Passage to read ->
While I try my best to be thorough in my responses, you are correct that circumstances and nuances of situations also must be considered.  If I tried to cover all the nuances, sometimes my posts would be so long that I just have to generalize.  There are exceptions to every rule/generalization, especially when kids are involved.  There are different coaching situations and philosophies that cause us (parents) need to deviate from the plan or general advice.

For the upcoming season, the HS age kids are 2004s (U15).  2005 (U14) and 2006 (U13) are 11v11, and 07 and youngers are all 9v9 to 7v7.   So we probably only disagree on the nuances for two age groups (U14 and U13).  In my case, I know my son was ready for the competition at around U13.  He didn't like it, but was ready for it.

He just turned 15 and his competitive drive is there.  Yesterday, during a tournament he started the half, and had a horrible game.  Two mental breakdowns that "should have" resulted in goals (but didn't).  When it came to the final, he sat because the other two keepers were more consistent during the tournament. 

His team lost, giving up goals that he believes he would have saved.  First keeper was out of position, too far forward for his size (about 5'9") couldn't jump high enough to deflect a savable ball; second goal the keeper was out of position on his arc, and more than a step away from saving a low shot in the corner, third goal the keeper failed to control the box and allowed a soft header because he didn't challenge a deflected cross.  

His 10 year old self would have been in tears.
His 12 year old self would have been very upset, but he would have just brushed it off giving the coach the benefit of the doubt ... the fire wasn't there yet, just a smolder.
His 15 year old self was pissed and he knew why.  He knew the other keepers (17 year olds) had a better more consistent tournament and earned the spot.  He felt he let his team down by not proving to the coach he was the pick between the sticks.

As we walked back to the car after the final I didn't blow smoke up his butt, just told him that IF he wants to be the starter then its in his hands ... give 100% at every practice, give 100% during warmups ... give 100% during the games. 

This morning ... after a few hours of Fortnite, the kid was dressed in his gear and told me he was going to the park to train on his own.  Was going to work on his dives and kick the ball at the wall and catch it a few hundred times.  The fire is there.  Competition is a key element in development and motivating kids to be the best they can be.

That said, each kid has their own mental drivers and motivations.  Some kids are hyper competitive at younger ages (10) and have the maturity to accept the challenges.  For others it doesn't happen until much later.   We have sought out an environment where the "IFs" are all present.

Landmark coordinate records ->
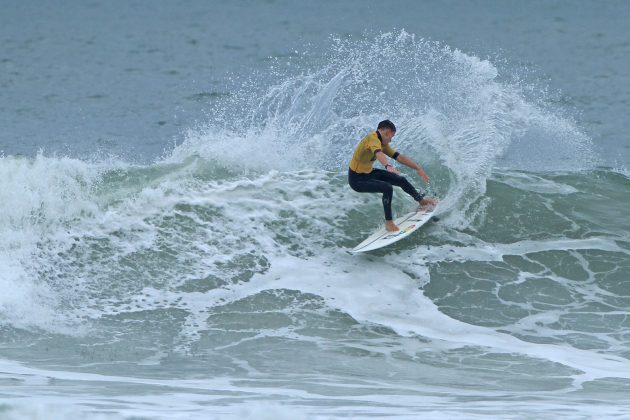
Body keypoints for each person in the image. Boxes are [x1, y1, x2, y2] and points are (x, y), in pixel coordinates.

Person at [348, 120, 438, 232]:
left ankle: (421, 201)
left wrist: (418, 168)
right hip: (357, 179)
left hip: (369, 173)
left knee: (400, 179)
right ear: (387, 132)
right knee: (387, 188)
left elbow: (399, 157)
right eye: (392, 136)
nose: (391, 139)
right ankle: (389, 223)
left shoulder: (382, 143)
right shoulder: (372, 139)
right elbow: (378, 153)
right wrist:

Prompt 1 ->
Print the portion of the goalkeeping forum post above from "While I try" up to and including "or general advice.".
Prompt 2 ->
In the goalkeeping forum post above, why did the son sit out the final?

Written reply 1 ->
While I try my best to be thorough in my responses, you are correct that circumstances and nuances of situations also must be considered.  If I tried to cover all the nuances, sometimes my posts would be so long that I just have to generalize.  There are exceptions to every rule/generalization, especially when kids are involved.  There are different coaching situations and philosophies that cause us (parents) need to deviate from the plan or general advice.

Written reply 2 ->
The other two keepers had been more consistent during the tournament.